# Consigne 1
Relevez, dans l'extrait de décision relatif à la mise à l'isolement, toutes les expressions qui désignent une juridiction ou un juge.
# Consigne 2
Poursuivez l'extrait de décision relatif à la mise à l'isolement à partir de la dernière phrase reproduite.

# Extrait du document

────

Considérant que la cour n’a pas commis d’erreur de droit en jugeant que la mise à l’isolement est au nombre des décisions qui doivent être motivées en application de l’article premier de la loi du 11 juillet 1979 ; qu’en estimant que la décision attaquée n’était pas suffisamment motivée, la cour administrative d’appel de Paris s’est livrée à une appréciation souveraine qui, en l’absence de dénaturation, ne peut être contestée devant le juge de cassation ;

Considérant qu’il résulte de ce qui précède que le Garde des sceaux, ministre de la Justice n’est pas fondé à demander l’annulation de l’arrêt attaqué ;

Considérant qu’il y a lieu, dans les circonstances de l’espèce, de condamner l’Etat à payer à M. Remli la somme de 2 300 euros qu’il demande au titre de l’article L. 761-1 du code de justice administrative ; »

────

[Textes extraits page par page]
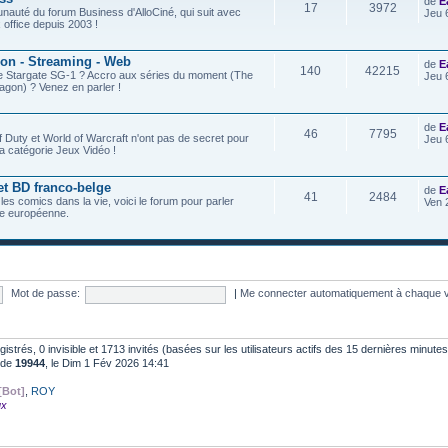
de
E
17
3972
nauté du forum Business d'AlloCiné, qui suit avec
Jeu 
x office depuis 2003 !
ion - Streaming - Web
de
E
140
42215
de Stargate SG-1 ? Accro aux séries du moment (The
Jeu 
agon) ? Venez en parler !
de
E
46
7795
f Duty et World of Warcraft n'ont pas de secret pour
Jeu 
a catégorie Jeux Vidéo !
et BD franco-belge
de
E
41
2484
 les comics dans la vie, voici le forum pour parler
Ven 
e européenne.
Mot de passe:
|
Me connecter automatiquement à chaque v
egistrés, 0 invisible et 1713 invités (basées sur les utilisateurs actifs des 15 dernières minutes
t de
19944
, le Dim 1 Fév 2026 14:41
[Bot]
,
ROY
ux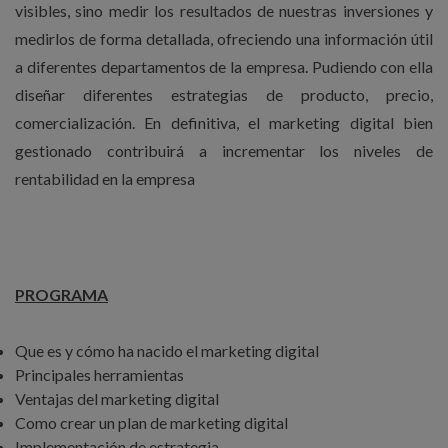
visibles, sino medir los resultados de nuestras inversiones y
medirlos de forma detallada, ofreciendo una información útil
a diferentes departamentos de la empresa. Pudiendo con ella
diseñar diferentes estrategias de producto, precio,
comercialización. En definitiva, el marketing digital bien
gestionado contribuirá a incrementar los niveles de
rentabilidad en la empresa
PROGRAMA
Que es y cómo ha nacido el marketing digital
Principales herramientas
Ventajas del marketing digital
Como crear un plan de marketing digital
Implementación de estrategia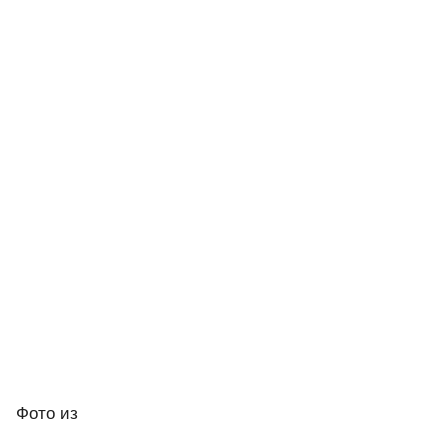
Фото
из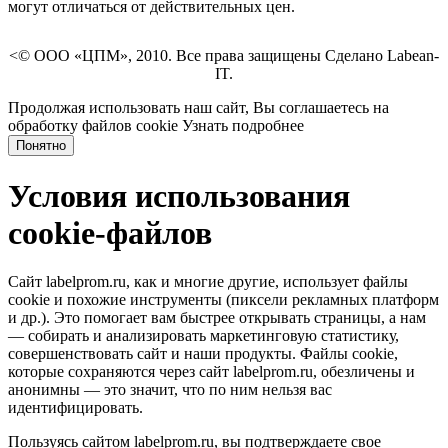
могут отличаться от действительных цен.
<© ООО «ЦПМ», 2010. Все права защищены Сделано Labean-
IT.
Продолжая использовать наш сайт, Вы соглашаетесь на
обработку файлов cookie
Узнать подробнее
Понятно
Условия использования
cookie-файлов
Сайт labelprom.ru, как и многие другие, использует файлы
cookie и похожие инструменты (пиксели рекламных платформ
и др.). Это помогает вам быстрее открывать страницы, а нам
— собирать и анализировать маркетинговую статистику,
совершенствовать сайт и наши продукты. Файлы сookie,
которые сохраняются через сайт labelprom.ru, обезличены и
анонимны — это значит, что по ним нельзя вас
идентифицировать.
Пользуясь сайтом labelprom.ru, вы подтверждаете свое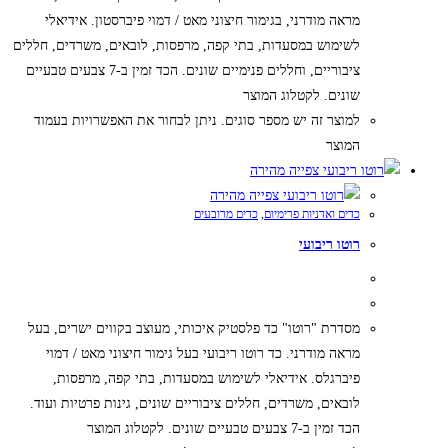
מראה מודרני, בגימור חיצוני מאט / דמוי פיברסטון. אידיאלי
לשימוש במסעדות, בתי קפה, מרפסות, לובאים, משרדים, חללים
ציבוריים, וחללים פנימיים שונים. הכד זמין ב-7 צבעים טבעיים
שונים. לקטלוג המוצר
למוצר זה יש מספר סוגים. ניתן לבחור את האפשרויות בעמוד
המוצר
צפייה מהירה
צפייה מהירה
כדים ואדניות פרימיום
,
כדים מרובעים
רוטו ריבועי
מסדרת "רוטו" כד פלסטיק איכותי, מעוצב בקווים ישרים, בעל
מראה מודרני. כד רוטו ריבועי בעל גימור חיצוני מאט / דמוי
פיברגלס. אידיאלי לשימוש במסעדות, בתי קפה, מרפסות,
לובאים, משרדים, חללים ציבוריים שונים, גינות פרטיות ועוד.
הכד זמין ב-7 צבעים טבעיים שונים. לקטלוג המוצר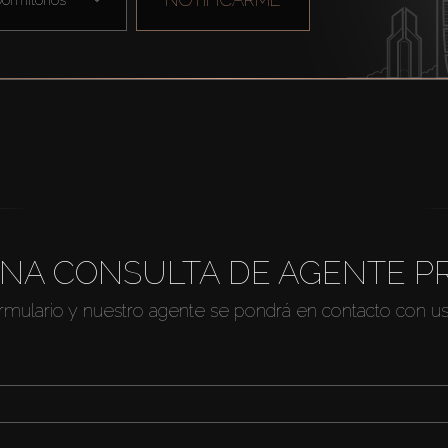
NA CONSULTA DE AGENTE P
ormulario y nuestro agente se pondrá en contacto con u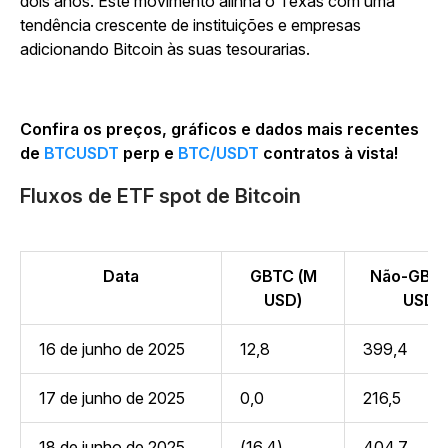
dois anos. Este movimento alinha o Texas com uma
tendência crescente de instituições e empresas
adicionando Bitcoin às suas tesourarias.
Confira os preços, gráficos e dados mais recentes
de
BTCUSDT
perp e
BTC/USDT
contratos à vista!
Fluxos de ETF spot de Bitcoin
Data
GBTC (M
Não-GBTC
USD)
USD)
16 de junho de 2025
12,8
399,4
17 de junho de 2025
0,0
216,5
18 de junho de 2025
(16,4)
404,7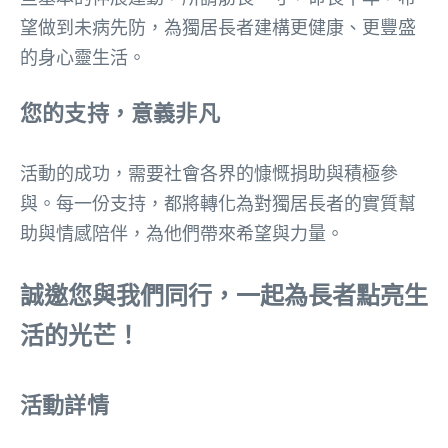
望做到未病先防，為獨居長者建構更健康、更豐盛
的身心靈生活。
您的支持，意義非凡
活動的成功，需要社會各界的慷慨捐助與積極參
與。每一份支持，都將轉化為對獨居長者的實質幫
助與情感陪伴，為他們帶來希望與力量。
誠邀您與我們同行，一起為長者點亮生
活的光芒！
活動詳情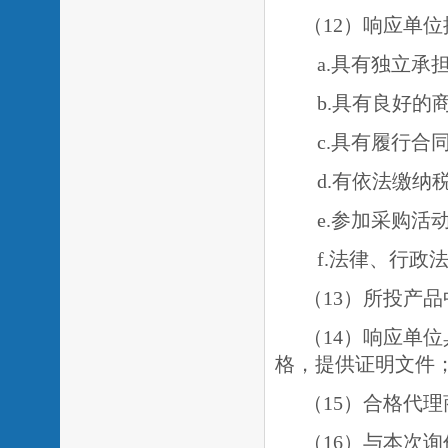
（
1
2）响应单
a.具有独立承
b.具有良好
c.具有履行
d.有依法缴
e.
参加采购活
f.法律、行政
（13）所投产
（14）响应单
格
，提供证明文件
（
15）合格代
（16）与本次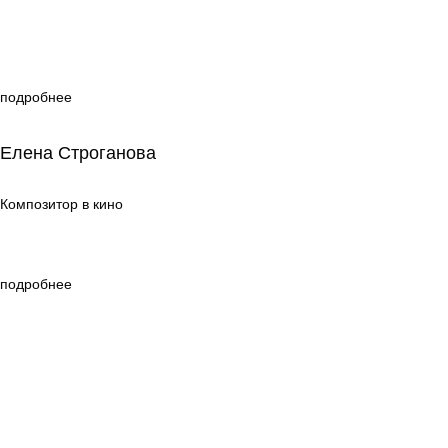
подробнее
Елена Строганова
Елена Строганова
Композитор в кино
Композитор в кино
подробнее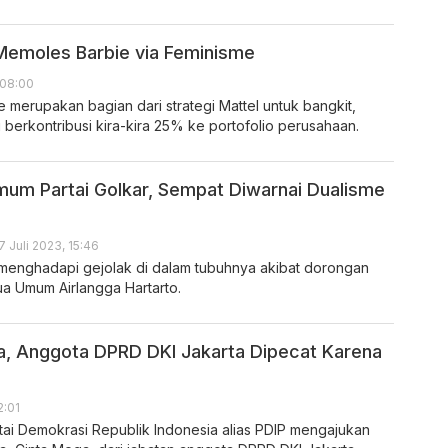
 Memoles Barbie via Feminisme
 08:00
e merupakan bagian dari strategi Mattel untuk bangkit,
 berkontribusi kira-kira 25% ke portofolio perusahaan.
mum Partai Golkar, Sempat Diwarnai Dualisme
7 Juli 2023, 15:46
 menghadapi gejolak di dalam tubuhnya akibat dorongan
ua Umum Airlangga Hartarto.
ga, Anggota DPRD DKI Jakarta Dipecat Karena
2:01
ai Demokrasi Republik Indonesia alias PDIP mengajukan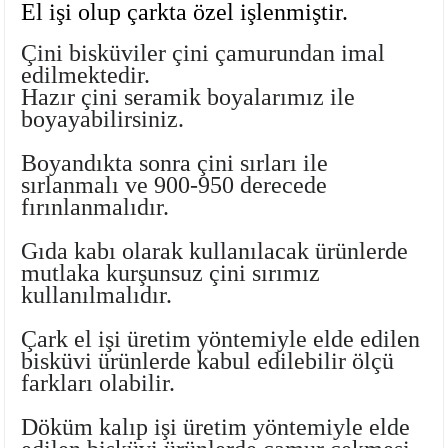
El işi olup çarkta özel işlenmiştir.
Ayaklı Tabak Serisi
DİĞER VAZOLAR
Çini bisküviler çini çamurundan imal
Balık Tabak Serisi
GENİŞ RÖLYEFLİ VAZO
edilmektedir.
Hazır çini seramik boyalarımız
ile
boyayabilirsiniz.
Fırfır Tabak Serisi
KÜT VAZO
Boyandıkta sonra çini sırları ile
İbrik Tabak Serisi
MODERN VAZO
sırlanmalı ve 900-950 derecede
fırınlanmalıdır.
Karaca Tabak Serisi
Gıda kabı olarak kullanılacak ürünlerde
Katlı Servis Tabak Takımı
mutlaka
kurşunsuz çini sırımız
kullanılmalıdır.
Oval Tabak Serisi
Çark el işi üretim yöntemiyle elde edilen
bisküvi ürünlerde kabul edilebilir ölçü
Sahan Tabak Serisi
farkları olabilir.
Taste Tabak Serisi
Döküm kalıp işi üretim yöntemiyle elde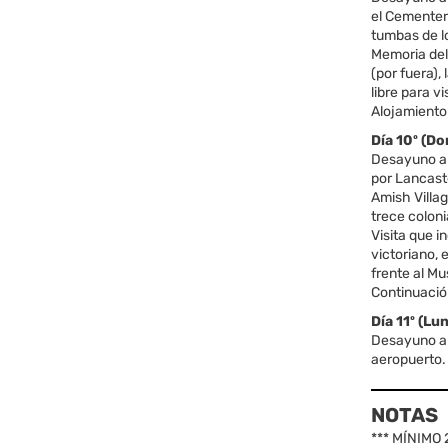
el Cementer
tumbas de l
Memoria del
(por fuera),
libre para v
Alojamiento
Día 10º (
Desayuno a
por Lancaste
Amish Villa
trece coloni
Visita que i
victoriano, 
frente al Mu
Continuació
Día 11º (L
Desayuno am
aeropuerto. 
NOTAS
*** MÍNIMO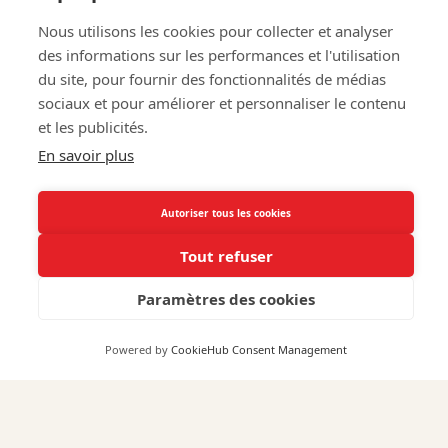
-
-
-
Nous utilisons les cookies pour collecter et analyser
f
i
l
des informations sur les performances et l'utilisation
Envoyer
du site, pour fournir des fonctionnalités de médias
a
n
i
sociaux et pour améliorer et personnaliser le contenu
c
s
n
et les publicités.
En savoir plus
e
t
k
FRENCHIES WINES
b
a
e
Autoriser tous les cookies
Produits par Domaine
o
g
d
Tout refuser
Produits par Catégorie
o
r
i
Paramètres des cookies
k
a
n
Tous les Produits
m
Powered by
CookieHub Consent Management
INFORMATIONS LÉGALES
Conditions Générales de Vente
Conditions Générales d’Utilisation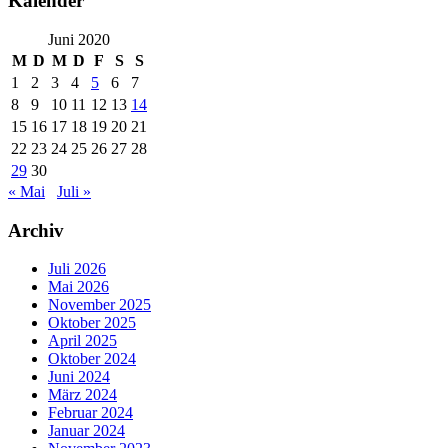
Kalender
Juni 2020
M
D
M
D
F
S
S
1
2
3
4
5
6
7
8
9
10
11
12
13
14
15
16
17
18
19
20
21
22
23
24
25
26
27
28
29
30
« Mai
Juli »
Archiv
Juli 2026
Mai 2026
November 2025
Oktober 2025
April 2025
Oktober 2024
Juni 2024
März 2024
Februar 2024
Januar 2024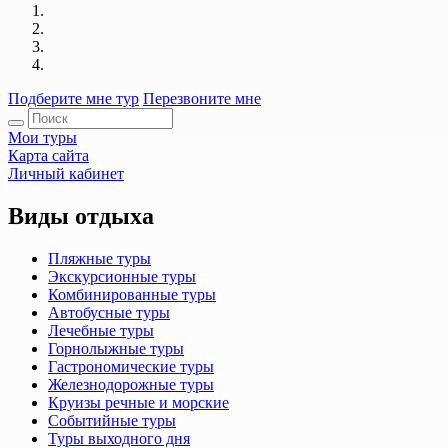
Подберите мне тур
Перезвоните мне
Мои туры
Карта сайта
Личный кабинет
Виды отдыха
Пляжные туры
Экскурсионные туры
Комбинированные туры
Автобусные туры
Лечебные туры
Горнолыжные туры
Гастрономические туры
Железнодорожные туры
Круизы речные и морские
Событийные туры
Туры выходного дня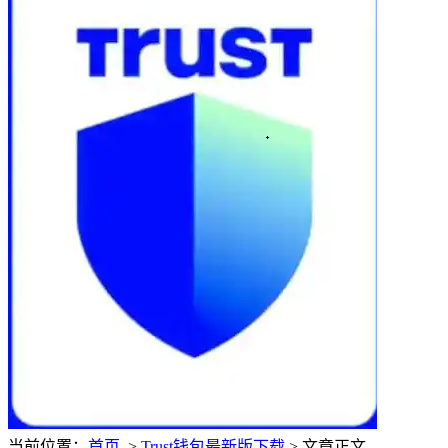
当前位置：
首页
>
Trust钱包最新版下载
> 文章正文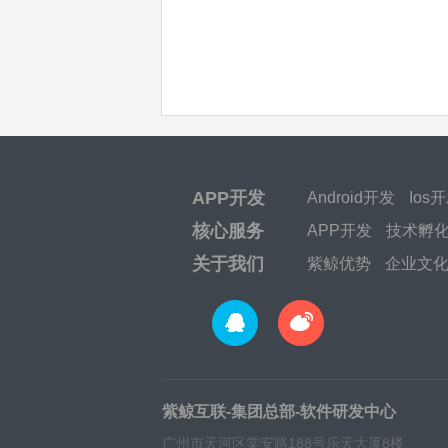
APP开发
Android开发
Ios
核心服务
APP开发
技术孵
关于我们
紫鲸优势
企业文
紫鲸互联-集团总部-软件研发中心
广州市天河区棠安路188号乐天大厦8楼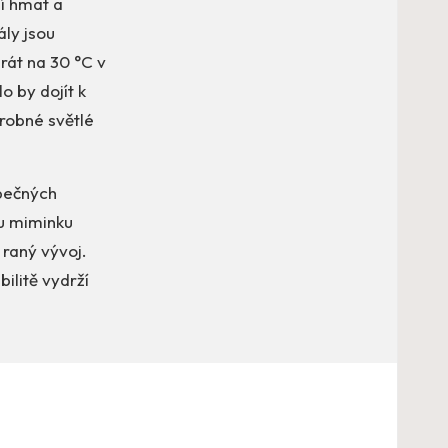
jí hmat a
ály jsou
át na 30 °C v
o by dojít k
robné světlé
zpečných
mu miminku
 raný vývoj.
ilitě vydrží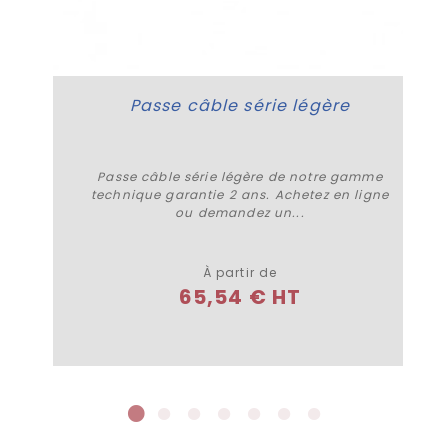
Passe câble série légère
Passe câble série légère de notre gamme
technique garantie 2 ans. Achetez en ligne
ou demandez un...
Plus de détails
À partir de
65,54 € HT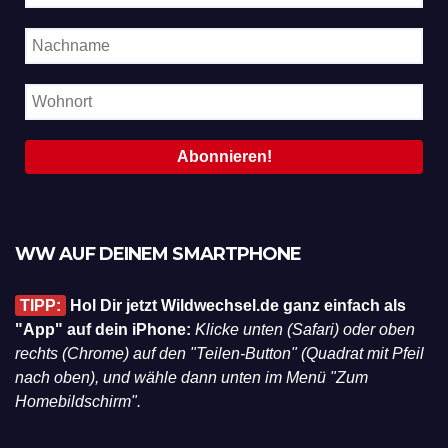
WW AUF DEINEM SMARTPHONE
TIPP:
Hol Dir jetzt Wildwechsel.de ganz einfach als
"App" auf dein iPhone:
Klicke unten (Safari) oder oben
rechts (Chrome) auf den "Teilen-Button" (Quadrat mit Pfeil
nach oben), und wähle dann unten im Menü "Zum
Homebildschirm".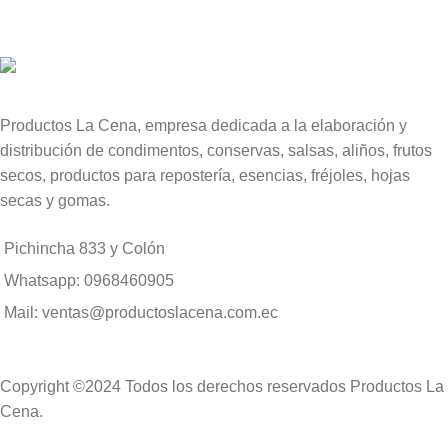
Productos La Cena, empresa dedicada a la elaboración y
distribución de condimentos, conservas, salsas, aliños, frutos
secos, productos para repostería, esencias, fréjoles, hojas
secas y gomas.
Pichincha 833 y Colón
Whatsapp: 0968460905
Mail: ventas@productoslacena.com.ec
Copyright ©2024 Todos los derechos reservados Productos La
Cena.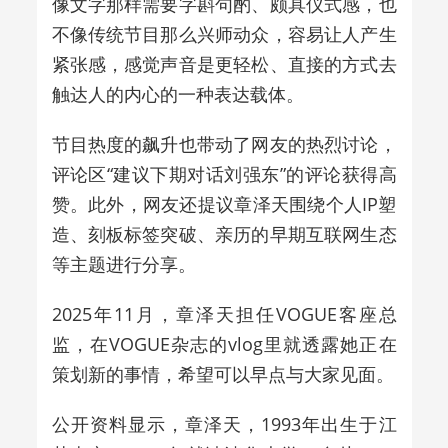
像文字那样需要字斟句酌、颇具仪式感，也
不像传统节目那么兴师动众，容易让人产生
紧张感，感觉声音是更轻松、直接的方式去
触达人的内心的一种表达载体。
节目热度的飙升也带动了网友的热烈讨论，
评论区“建议下期对话刘强东”的评论获得高
赞。此外，网友还提议章泽天围绕个人IP塑
造、刻板标签突破、亲历的早期互联网生态
等主题进行分享。
2025年11月，章泽天担任VOGUE客座总
监，在VOGUE杂志的vlog里就透露她正在
策划新的事情，希望可以早点与大家见面。
公开资料显示，章泽天，1993年出生于江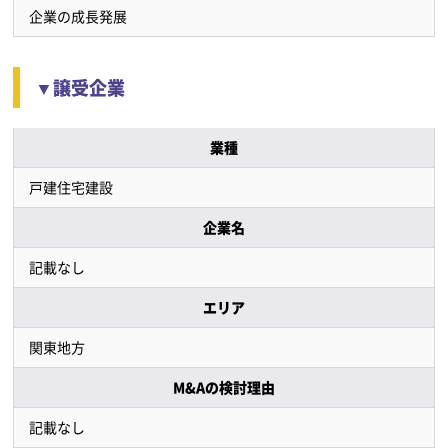
企業の成長発展
▼譲受企業
業種
戸建住宅建設
企業名
記載なし
エリア
関東地方
M&Aの検討理由
記載なし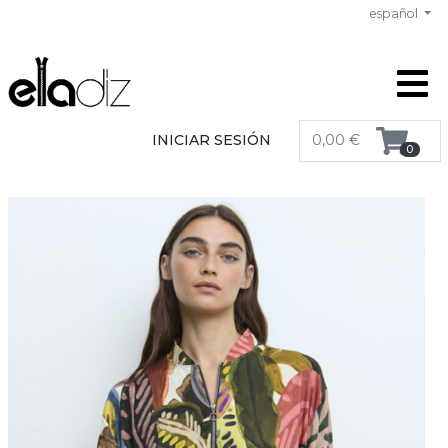
español
INICIAR SESIÓN
0,00 €
0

────

# Réponse attendue 1
« la cour »
« la cour administrative d'appel de Paris »
« le juge de cassation »

# Réponse attendue 2
d) Les instructions du 18 avril 2003 concernant le renforcement des mesures de sécurité lors du placement de détenus dangereux sous le régime de l’isolement

57.  Par ces instructions, le ministre de la Justice appelait l’attention des services pénitentiaires sur ce qui suit :

« A la suite des incidents récents survenus dans les établissements pénitentiaires, je considère indispensable de rappeler et préciser les termes de la circulaire citée en référence [à savoir note no 000702 du 14 décembre 1998] en ce qui concerne les mesures de sécurité à mettre en œuvre au sein des quartiers d’isolement hébergeant des détenus dangereux.

1. en ce qui concerne le régime de détention applicable aux détenus isolés :

Il appartient au chef d’établissement d’apprécier la dangerosité des détenus placés sous le régime de l’isolement. Il dispose à cet effet de plusieurs sources d’informations (...).

Lorsqu’un détenu est identifié comme dangereux en raison notamment de son appartenance au grand banditisme ou à une mouvance terroriste ou de son passé judiciaire et pénitentiaire, il convient de prendre des dispositions particulières pendant la durée de son séjour à l’isolement.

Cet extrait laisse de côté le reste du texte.